◆ **RECORDS TO PROCESS**

::::

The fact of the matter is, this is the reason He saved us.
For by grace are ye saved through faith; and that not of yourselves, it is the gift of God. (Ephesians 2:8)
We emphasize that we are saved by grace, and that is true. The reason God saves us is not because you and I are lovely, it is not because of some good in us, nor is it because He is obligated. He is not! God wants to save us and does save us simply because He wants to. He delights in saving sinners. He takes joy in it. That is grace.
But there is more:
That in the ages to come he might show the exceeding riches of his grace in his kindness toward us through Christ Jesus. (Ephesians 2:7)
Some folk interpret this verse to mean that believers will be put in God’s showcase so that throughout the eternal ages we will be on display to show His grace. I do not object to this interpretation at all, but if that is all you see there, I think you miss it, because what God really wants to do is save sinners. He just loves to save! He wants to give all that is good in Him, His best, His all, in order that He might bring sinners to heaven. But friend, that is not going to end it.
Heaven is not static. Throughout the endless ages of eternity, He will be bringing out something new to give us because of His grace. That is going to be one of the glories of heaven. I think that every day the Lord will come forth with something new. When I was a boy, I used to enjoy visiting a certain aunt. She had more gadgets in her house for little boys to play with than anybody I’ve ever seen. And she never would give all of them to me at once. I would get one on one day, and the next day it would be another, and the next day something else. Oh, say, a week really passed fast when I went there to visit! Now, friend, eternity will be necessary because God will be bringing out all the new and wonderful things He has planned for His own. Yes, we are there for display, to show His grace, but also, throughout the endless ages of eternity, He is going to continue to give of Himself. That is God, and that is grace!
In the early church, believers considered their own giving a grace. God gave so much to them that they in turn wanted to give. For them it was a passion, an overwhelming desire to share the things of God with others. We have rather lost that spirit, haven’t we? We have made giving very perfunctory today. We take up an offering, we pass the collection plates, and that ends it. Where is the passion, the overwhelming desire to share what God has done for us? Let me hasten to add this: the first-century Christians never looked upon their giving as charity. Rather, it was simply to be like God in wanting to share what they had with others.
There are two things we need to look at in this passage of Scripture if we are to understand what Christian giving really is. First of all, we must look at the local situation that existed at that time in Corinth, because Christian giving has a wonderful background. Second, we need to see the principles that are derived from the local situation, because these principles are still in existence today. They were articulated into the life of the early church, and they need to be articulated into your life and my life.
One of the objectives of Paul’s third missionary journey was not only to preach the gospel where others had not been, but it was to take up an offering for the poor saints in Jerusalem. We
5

::::

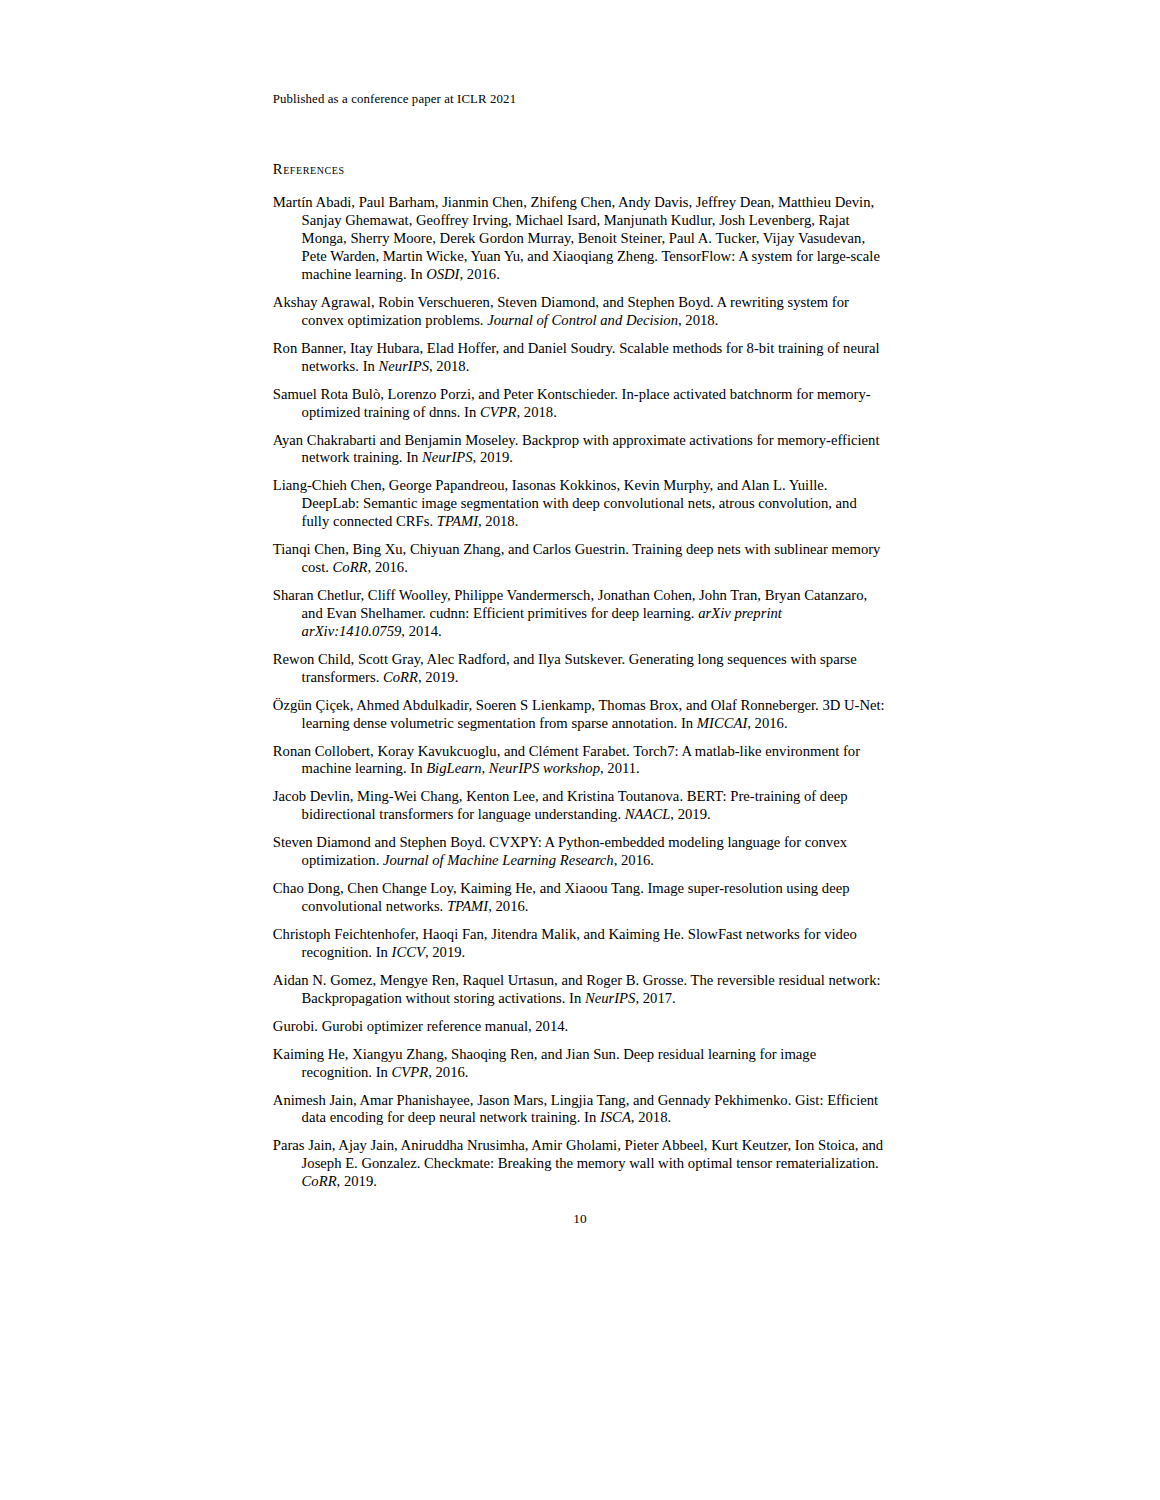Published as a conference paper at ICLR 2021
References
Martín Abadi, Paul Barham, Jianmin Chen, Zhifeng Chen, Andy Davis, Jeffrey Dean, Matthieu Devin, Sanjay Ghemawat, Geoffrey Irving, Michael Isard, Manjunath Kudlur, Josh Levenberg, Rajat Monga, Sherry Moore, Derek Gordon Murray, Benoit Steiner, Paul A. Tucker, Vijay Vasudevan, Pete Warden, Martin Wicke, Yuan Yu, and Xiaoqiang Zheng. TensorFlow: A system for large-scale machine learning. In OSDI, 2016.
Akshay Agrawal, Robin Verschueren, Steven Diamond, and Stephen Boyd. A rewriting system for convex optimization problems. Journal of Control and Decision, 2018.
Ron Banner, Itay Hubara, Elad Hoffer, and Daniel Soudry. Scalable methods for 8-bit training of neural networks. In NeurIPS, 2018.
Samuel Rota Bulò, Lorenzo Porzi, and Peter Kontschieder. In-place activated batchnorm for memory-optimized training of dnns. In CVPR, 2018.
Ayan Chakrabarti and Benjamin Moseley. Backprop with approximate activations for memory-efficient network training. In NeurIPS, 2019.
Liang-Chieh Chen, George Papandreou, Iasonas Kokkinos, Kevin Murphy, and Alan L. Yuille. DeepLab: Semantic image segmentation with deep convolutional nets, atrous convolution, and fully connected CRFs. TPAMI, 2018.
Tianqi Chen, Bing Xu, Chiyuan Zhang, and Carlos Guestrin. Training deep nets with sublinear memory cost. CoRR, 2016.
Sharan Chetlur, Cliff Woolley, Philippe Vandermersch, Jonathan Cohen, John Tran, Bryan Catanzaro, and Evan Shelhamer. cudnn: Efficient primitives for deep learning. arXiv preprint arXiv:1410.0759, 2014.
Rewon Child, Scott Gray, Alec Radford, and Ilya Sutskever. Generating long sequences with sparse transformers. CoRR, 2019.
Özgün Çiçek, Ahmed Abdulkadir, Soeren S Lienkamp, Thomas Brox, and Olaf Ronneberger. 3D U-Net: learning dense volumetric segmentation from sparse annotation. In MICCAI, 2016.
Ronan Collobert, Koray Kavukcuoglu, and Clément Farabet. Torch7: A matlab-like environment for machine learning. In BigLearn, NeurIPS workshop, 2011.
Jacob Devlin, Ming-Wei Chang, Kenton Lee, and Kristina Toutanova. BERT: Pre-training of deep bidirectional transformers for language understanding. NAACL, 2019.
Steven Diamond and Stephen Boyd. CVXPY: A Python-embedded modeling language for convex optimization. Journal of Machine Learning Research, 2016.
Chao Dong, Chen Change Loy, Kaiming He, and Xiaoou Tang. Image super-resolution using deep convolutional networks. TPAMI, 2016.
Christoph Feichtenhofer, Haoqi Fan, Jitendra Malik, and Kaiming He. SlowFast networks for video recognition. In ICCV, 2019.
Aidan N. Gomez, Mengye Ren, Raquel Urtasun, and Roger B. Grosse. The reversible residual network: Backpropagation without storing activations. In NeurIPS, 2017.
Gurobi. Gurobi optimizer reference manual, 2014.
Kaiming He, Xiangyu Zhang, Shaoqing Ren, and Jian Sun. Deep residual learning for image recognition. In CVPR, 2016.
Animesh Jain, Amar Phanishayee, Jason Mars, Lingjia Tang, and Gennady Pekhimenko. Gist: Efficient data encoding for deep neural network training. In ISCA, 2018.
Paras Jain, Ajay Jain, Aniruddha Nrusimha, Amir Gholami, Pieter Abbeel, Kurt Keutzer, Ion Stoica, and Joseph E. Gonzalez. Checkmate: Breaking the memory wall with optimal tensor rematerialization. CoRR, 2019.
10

::::

◆ **BRIEF**
Where the listing above has a line with "For by grace", start there, and output every line exactly through the line with "That in the", which is also included.

◆ **TASK RESULT**
For by grace are ye saved through faith; and that not of yourselves, it is the gift of God. (Ephesians 2:8)
We emphasize that we are saved by grace, and that is true. The reason God saves us is not because you and I are lovely, it is not because of some good in us, nor is it because He is obligated. He is not! God wants to save us and does save us simply because He wants to. He delights in saving sinners. He takes joy in it. That is grace.
But there is more:
That in the ages to come he might show the exceeding riches of his grace in his kindness toward us through Christ Jesus. (Ephesians 2:7)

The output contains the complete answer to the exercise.